_Exercise objective:_ Reproduce everything from the row containing "phylum: Tracheophyta" down through the last of the rows, with both ends included.

_Dataset content:_
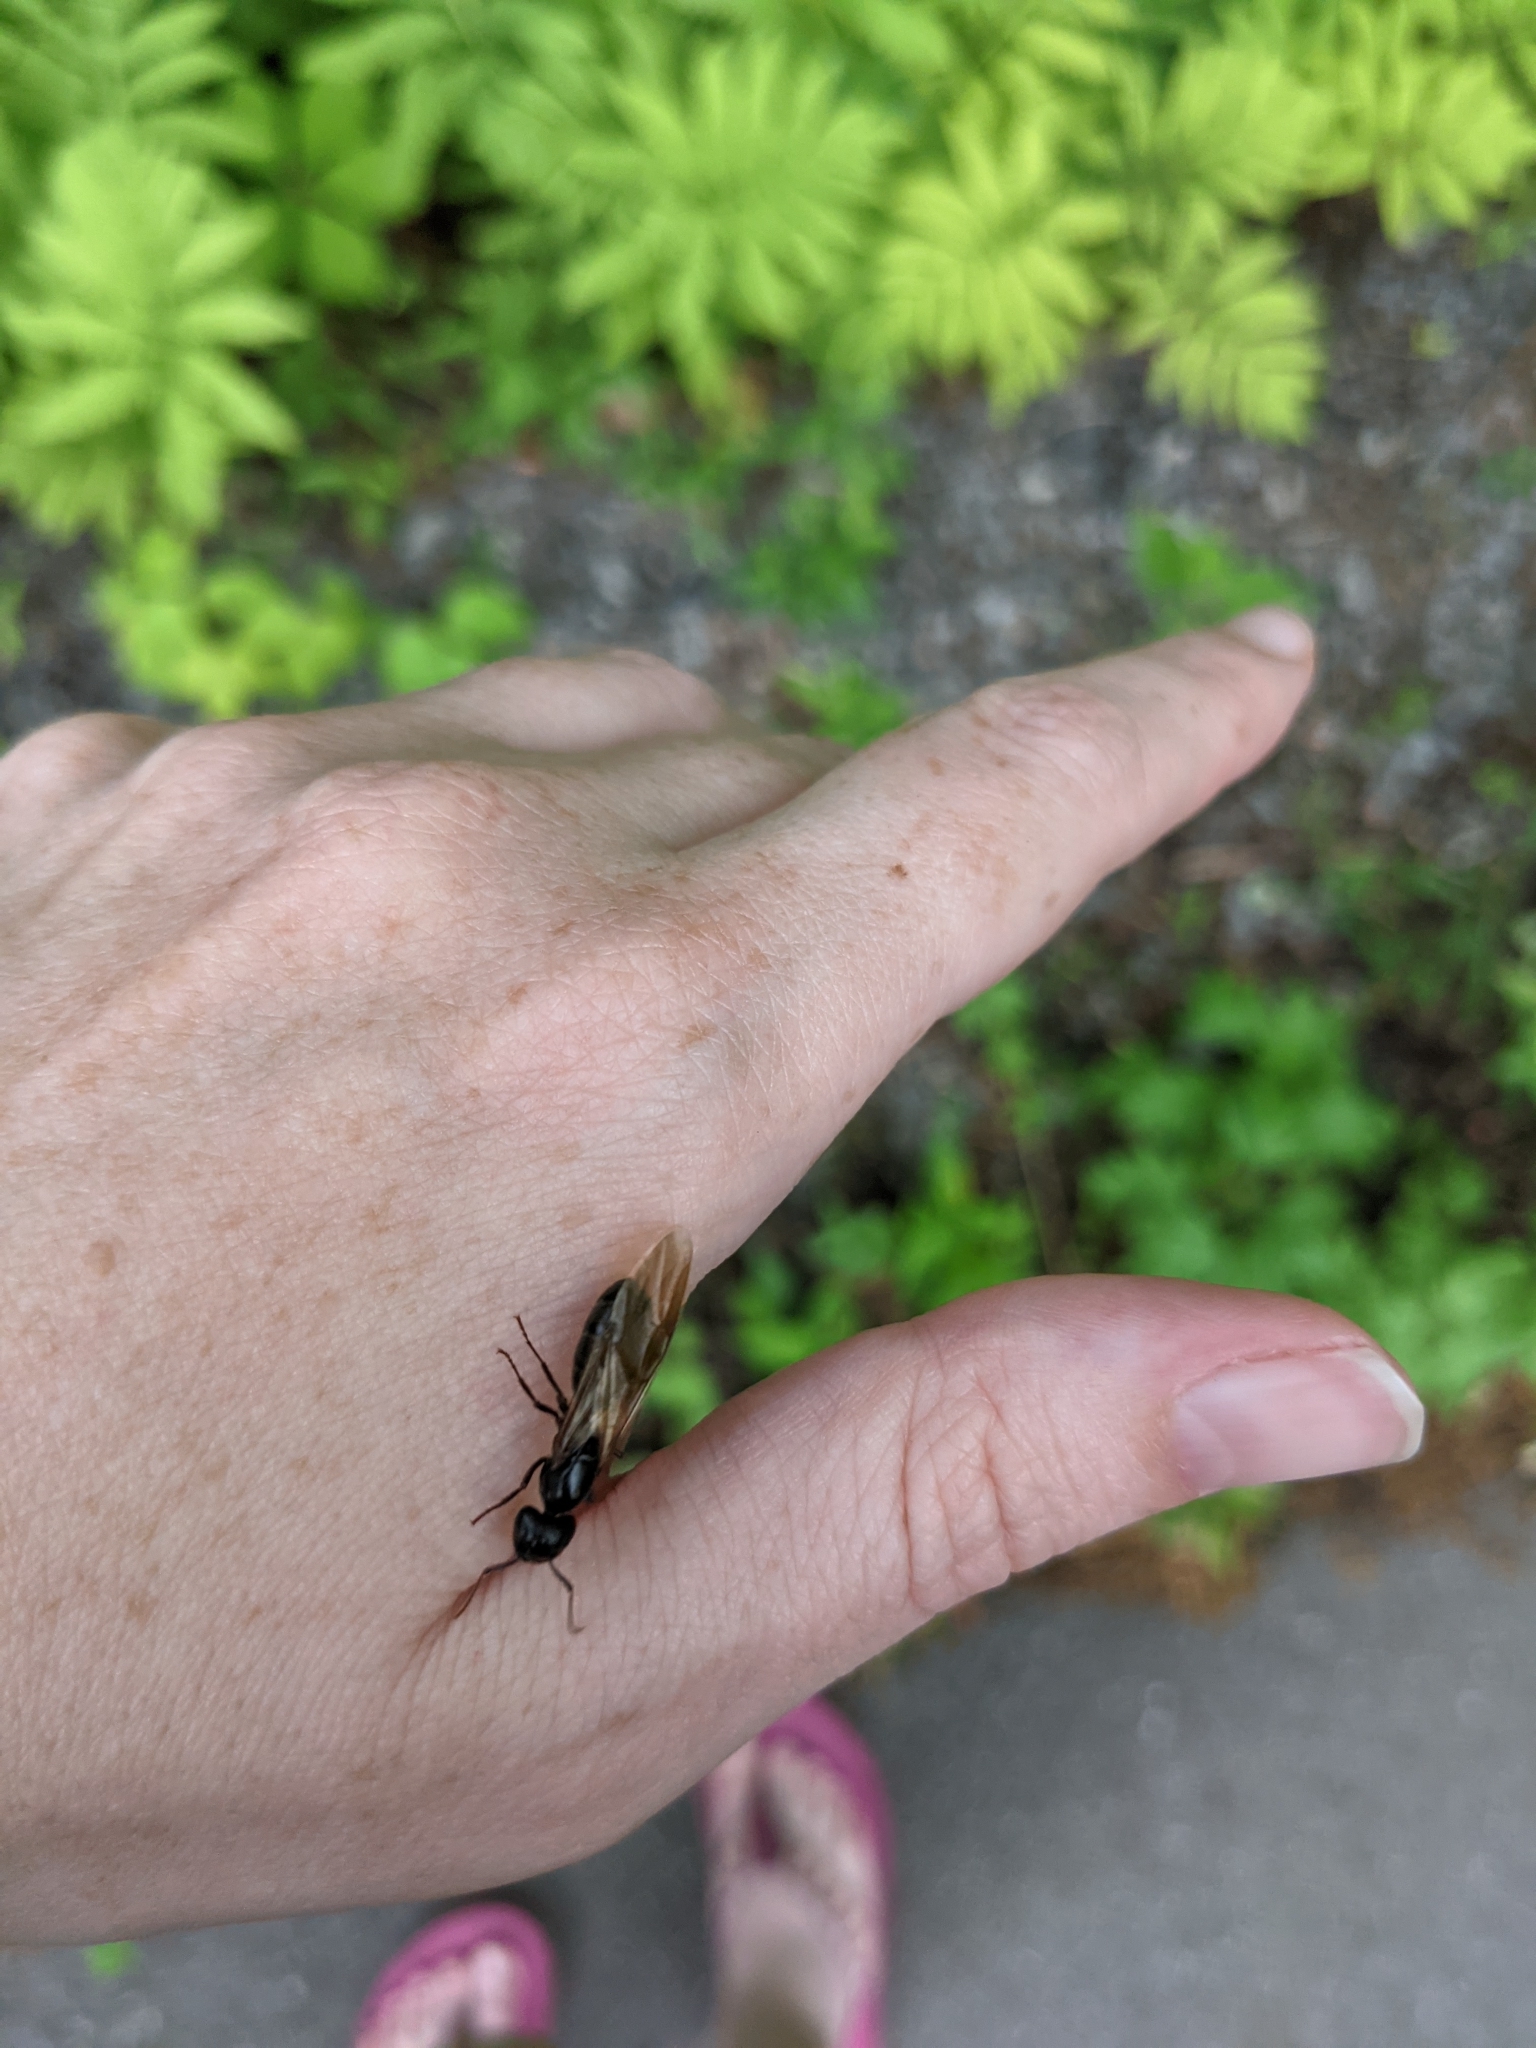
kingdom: Animalia
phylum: Arthropoda
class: Insecta
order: Hymenoptera
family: Formicidae
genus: Camponotus
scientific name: Camponotus pennsylvanicus
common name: Black carpenter ant
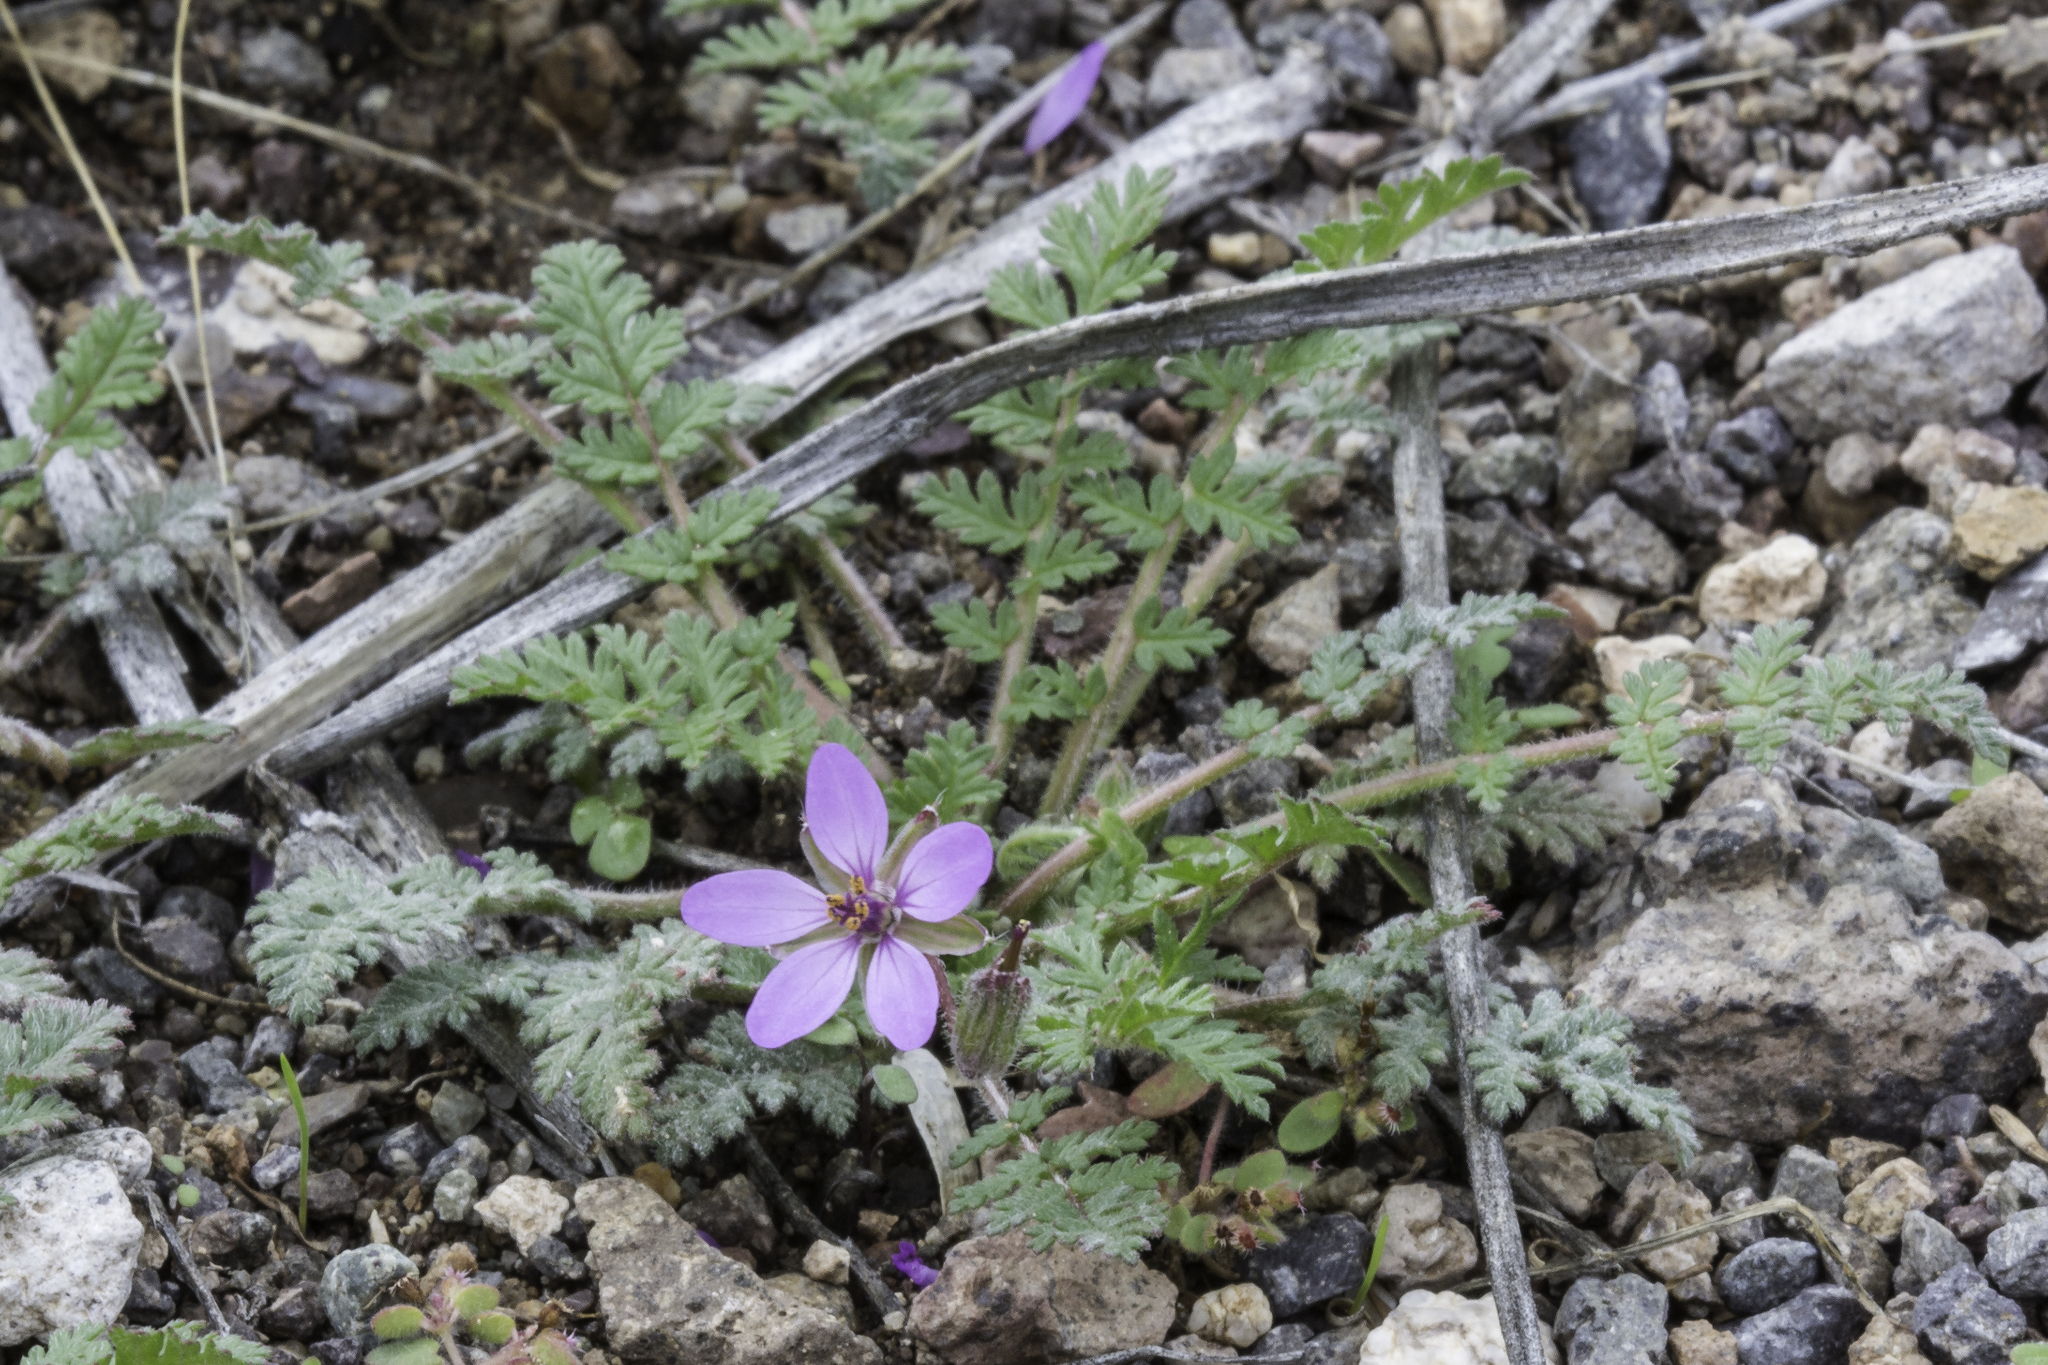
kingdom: Plantae
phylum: Tracheophyta
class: Magnoliopsida
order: Geraniales
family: Geraniaceae
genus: Erodium
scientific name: Erodium cicutarium
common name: Common stork's-bill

_Answer to the task:_
phylum: Tracheophyta
class: Magnoliopsida
order: Geraniales
family: Geraniaceae
genus: Erodium
scientific name: Erodium cicutarium
common name: Common stork's-bill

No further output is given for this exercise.